I think that there is a different feeling to a real estate agent vs a financial planner. You go to a real estate agent when you want to buy or sell a property - once you're there, you've pretty much made up your mind that you're there to buy.
With a financial planner, you go to them for advice on what do with your money, and to a certain extent, I think it makes sense to have a feeling that you're talking to someone that really knows what they're doing. I could buy a property off an agent that has no property at all, honestly I don't care - I'm there to buy the house, not the agent. I was talking to an agent the other day who has rennovated over 20 houses and has done very well for himself - now I would get ADVICE off that guy as well as buy a property.

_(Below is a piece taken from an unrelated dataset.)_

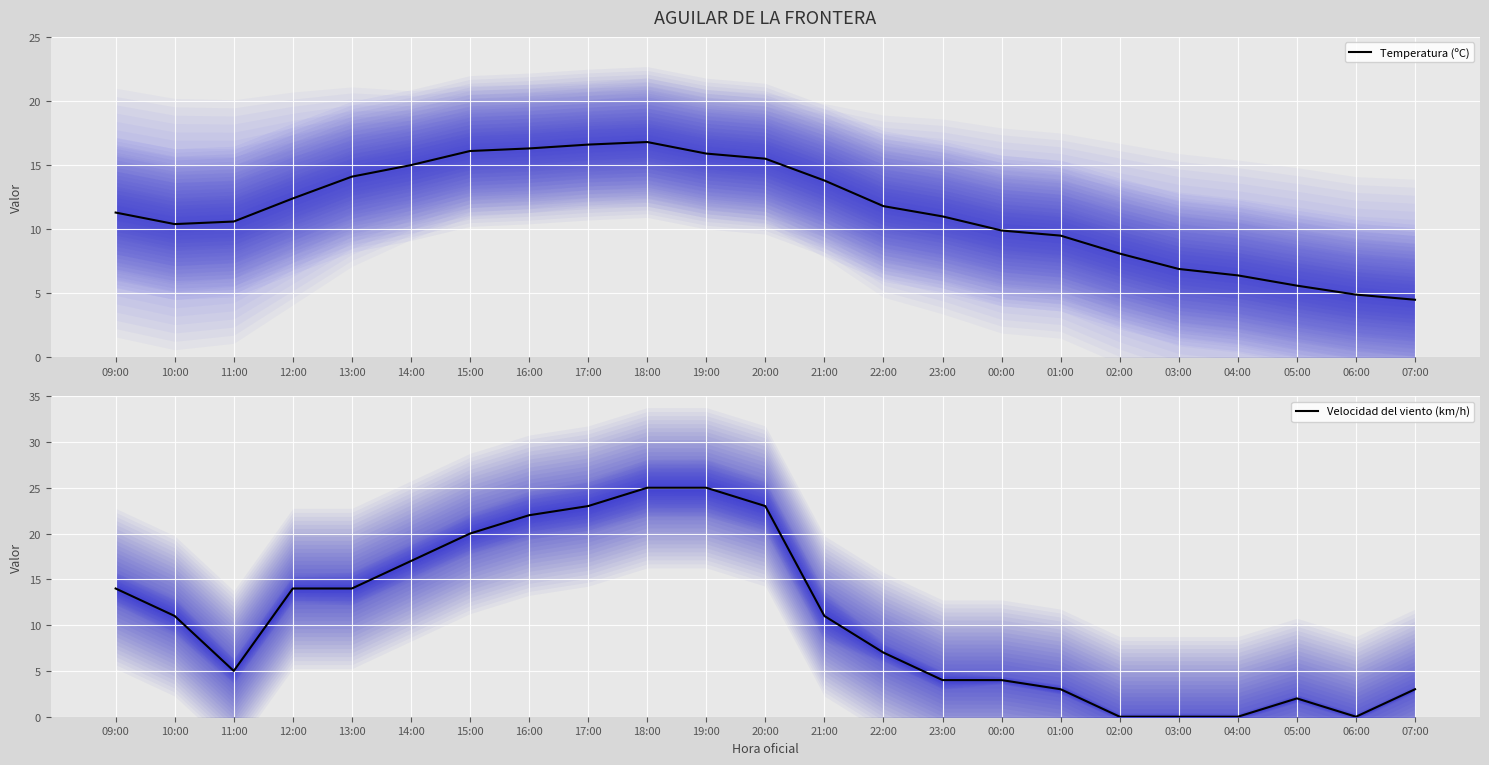

At which label is Temperatura (ºC) closest to 10?

00:00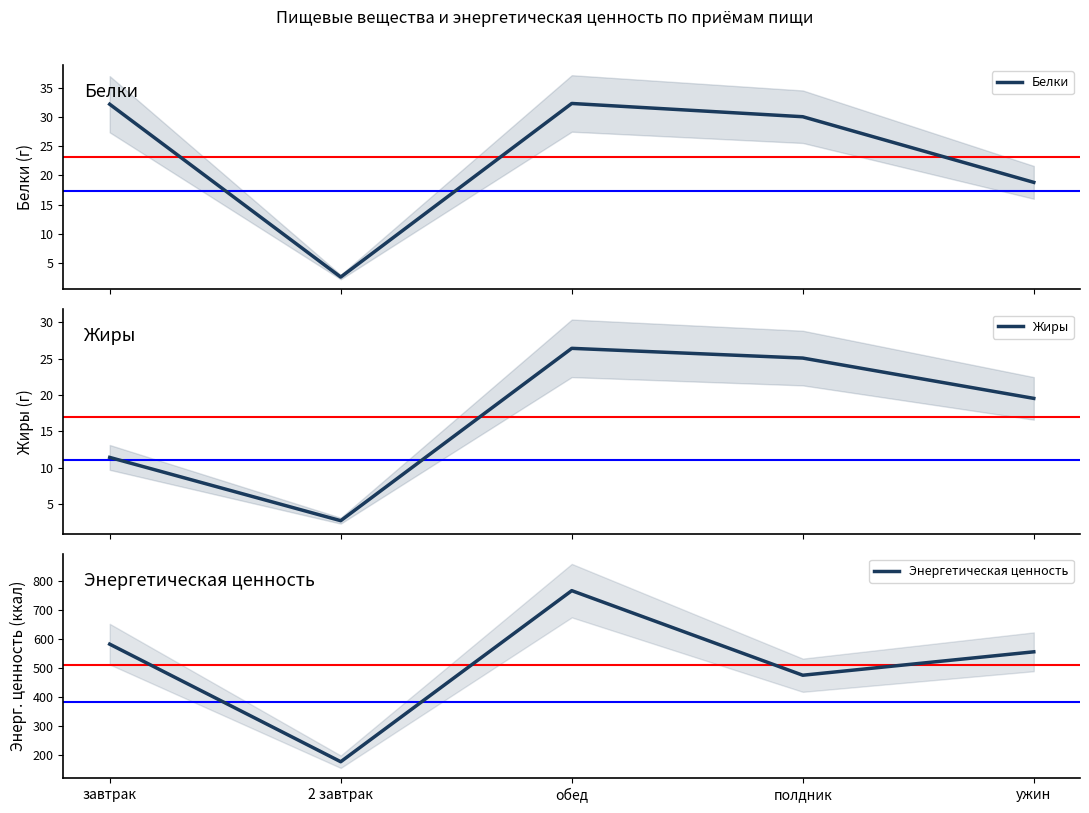

How many values in the Энергетическая ценность series are below 556?

2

You can go to a financial planner to get a specific piece of information, such as how to protect assets, to insure yourself, superannuation questions etc, and it will not really matter if they are wealthy or not - as long as they know the technicalities better than you do. But if you go to one to help with a wealth creation strategy, I think it would be really interesting to hear what they are doing for themselves - do they practice what they preach? Or is it a case of "this is what I have read that you should do, or this is what I have been told to do with you becuase that is what I'm told to do". You don't want to have a conversation that goes like this:
"I think you should buy this fund"
"Great, thanks, here's your cheque - by the way, where do you put your money?"
"Oh, I buy property becuase it makes more money, but here, buy this fund - it's great
"
You would buy a pair of shoes off anyone if you liked the shoes, but you wouldn't take fashion advice off someone that can't dress.